Temporal Difference Learning


Note - this is VERY EARLY DAYS! All of the files in the course with this warning are the raw, totally unprocessed notes that I generated during my first reading of “Reinforcement Learning: An Introduction”.

I’ll be converting these into proper course sections with wonderful embedded code that you can try out. I’m not there yet, but I wanted to develop all of this in the open.

Maybe you’ll find these notes interesting, but don’t expect anything special… yet!


Woah, getting the good stuff in, finally on to chapter 6 of the book. Temporal-difference learning.

So how did we proceed? Give me the overview again.

  • What if we want to go faster and take advantage of our other estimates… can we bootstrap up? Yes, we can, by walking through the game and updating as we go, instead of storing a monster trajectory.
  • First we deal with prediction, and the concept of the error introduced by doing this method…
  • Then we introduce some extensions. There is this idea of batch updating, which actually is quite nice.
  • Then we have expected Sarsa, the off-policy control version of this, which is sort of like value iteration.
  • Q-Learning and Sarsa, and DOUBLE sarsa, are both nice examples here.
  • Then we finally talk about after-states, which belongs here because it’s another example of looking forward and bootstrapping knowledge.

Sketch of the Chapter

This is the one central, novel idea to reinforcement learning, apparently! Novel because they didn’t take it from older stuff, older research in psychology and dynamic systems.

I think that temporal difference and n-step are sort of the same… n-step is just more than a single step, which I think is the issue here.

As usual, first we:

  • deal with the prediction problem for some arbitrary policy
  • then we talk about control… finding an optimal policy. Which is both improvement and prediction at once, of course.
  • MOSTLY the differences here between TD, DP and monte carlo methods are just differences in prediction. If you give me an episode I can go implement the various updates, and we’ll see what happens.


Okay, so we start with a sketch of the monte carlo method… BUT with a constant step size for the update! that is not what was presented in the previous chapter. When they do the average they’re not using a constant step size.

This new method, instead of working our way super far into the future, to the end of the episode… we only go a single step forward into the future. So of course we could use this on continuing tasks, if the state space is not so enormous.

TD Error

This is a concept they want us to keep talking about! Monte Carlo error is the big sum of it all. Exercise 6.1 talks about how to calculate the difference between the two in the case where you’re constantly updating the bullshit.

The sarsa section has us calculating (in ex. 6.8) a version of this for on-policy TD control… a version of the errors for action-value instead of state-value.

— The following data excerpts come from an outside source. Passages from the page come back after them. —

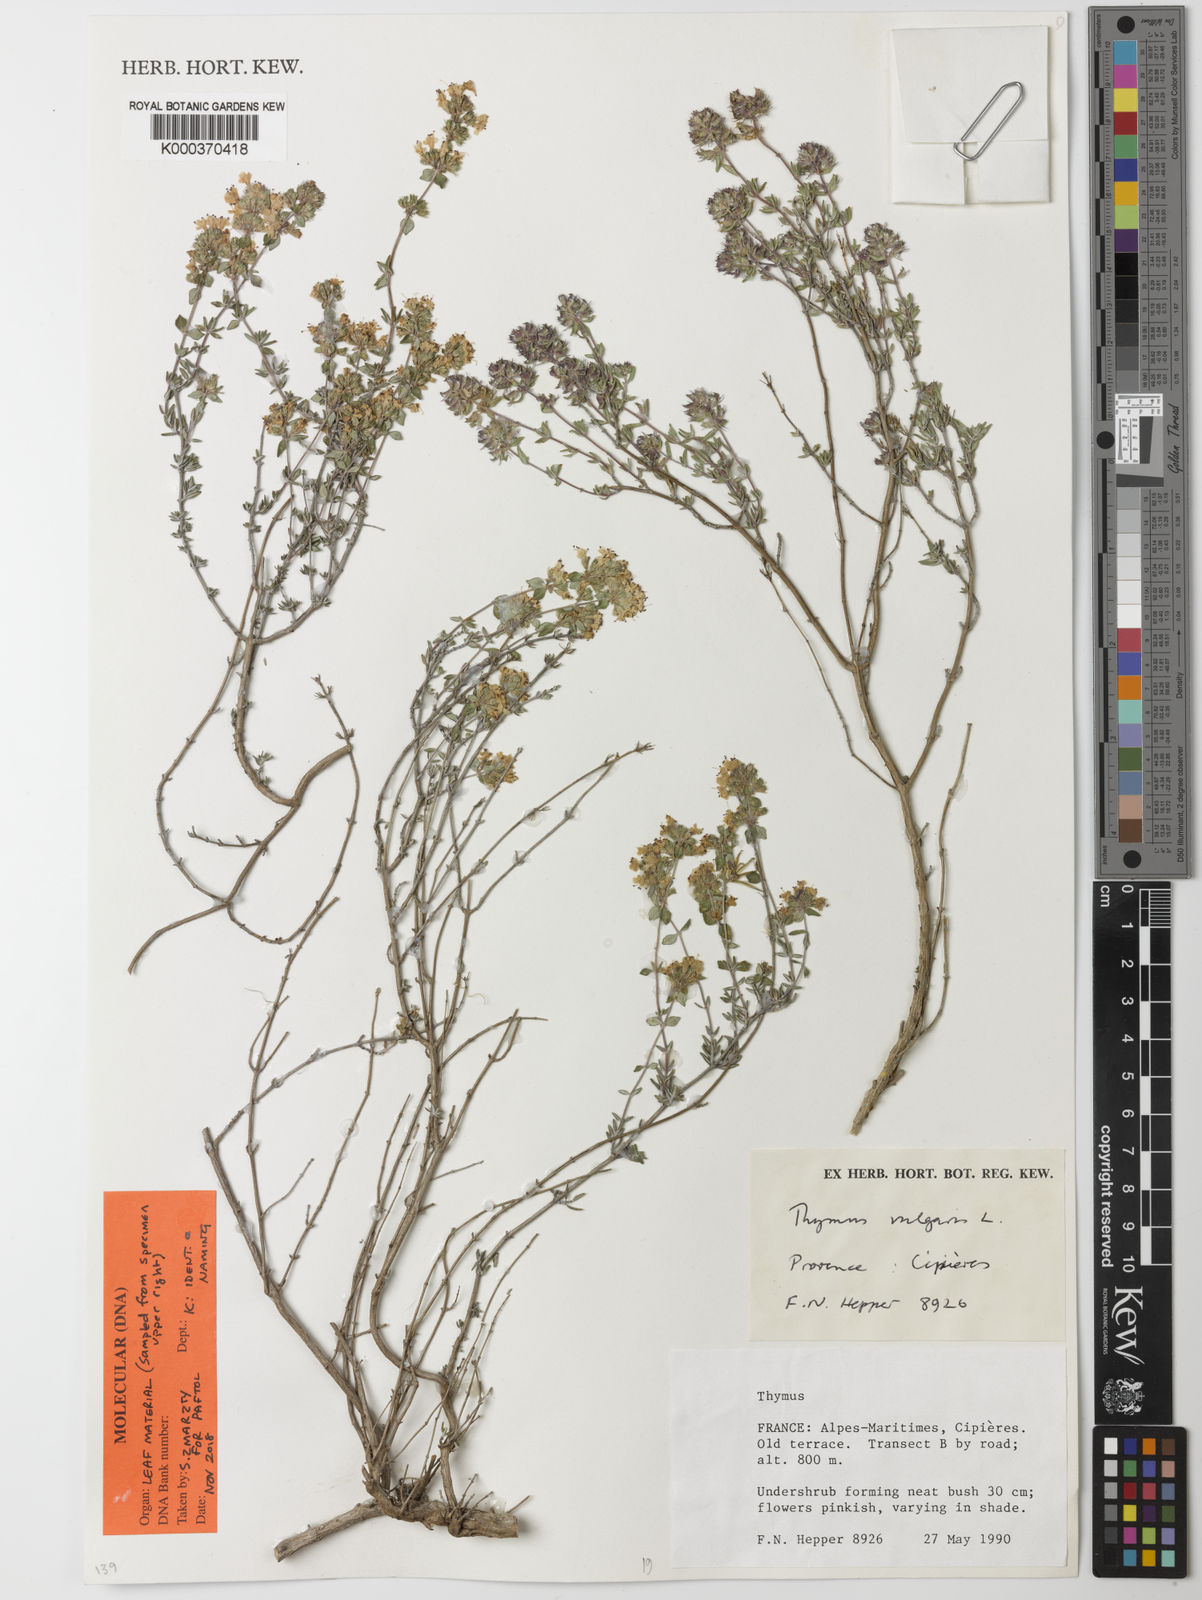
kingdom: Plantae
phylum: Tracheophyta
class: Magnoliopsida
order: Lamiales
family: Lamiaceae
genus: Thymus
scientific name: Thymus vulgaris
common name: Garden thyme
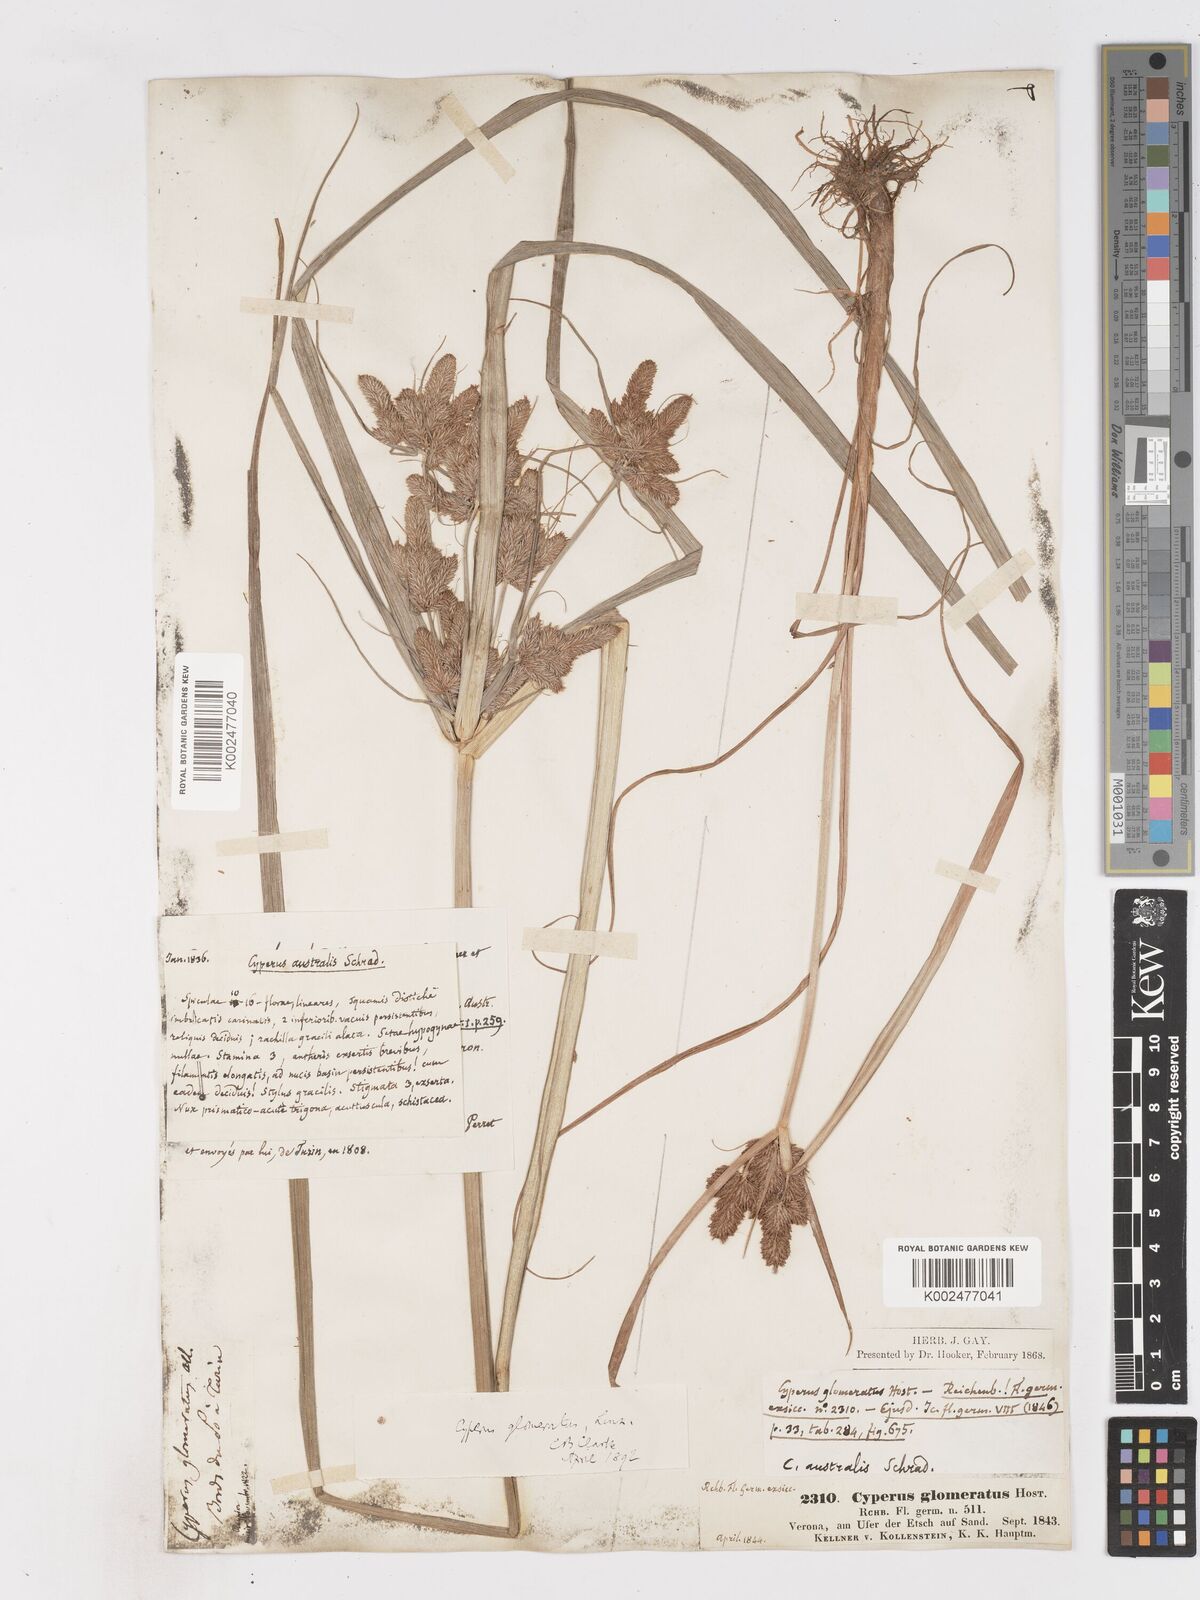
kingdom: Plantae
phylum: Tracheophyta
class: Liliopsida
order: Poales
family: Cyperaceae
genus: Cyperus
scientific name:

Advantages of TD Prediction Methods

Why is this better? We’re still model-less…

Over Monte Carlo, it’s actually wonderful to be able to go online, in fully incremental fashion, and not to have to wait until the end of an episode.

You could totally do a ton of monte carlo, and then switch back and forth, extending your horizon, shrinking it back, and track the error, right?

AH, and the monte carlo methods in off-policy are stuck at the tail during training, as we talked about. Hard to deal with experimental methods.

Apparently they converge too, so we’re good to go here. More discussion in chapter 9? Basically this is the way to go…

Batch Updating (Optimality of TD(0))

Okay, well, since we’re only getting a SINGLE state update, and we’re bootstrapping, sometimes we want to milk the hell out of our examples by processing each batch of training data… by training on each example many times until our value estimates converge.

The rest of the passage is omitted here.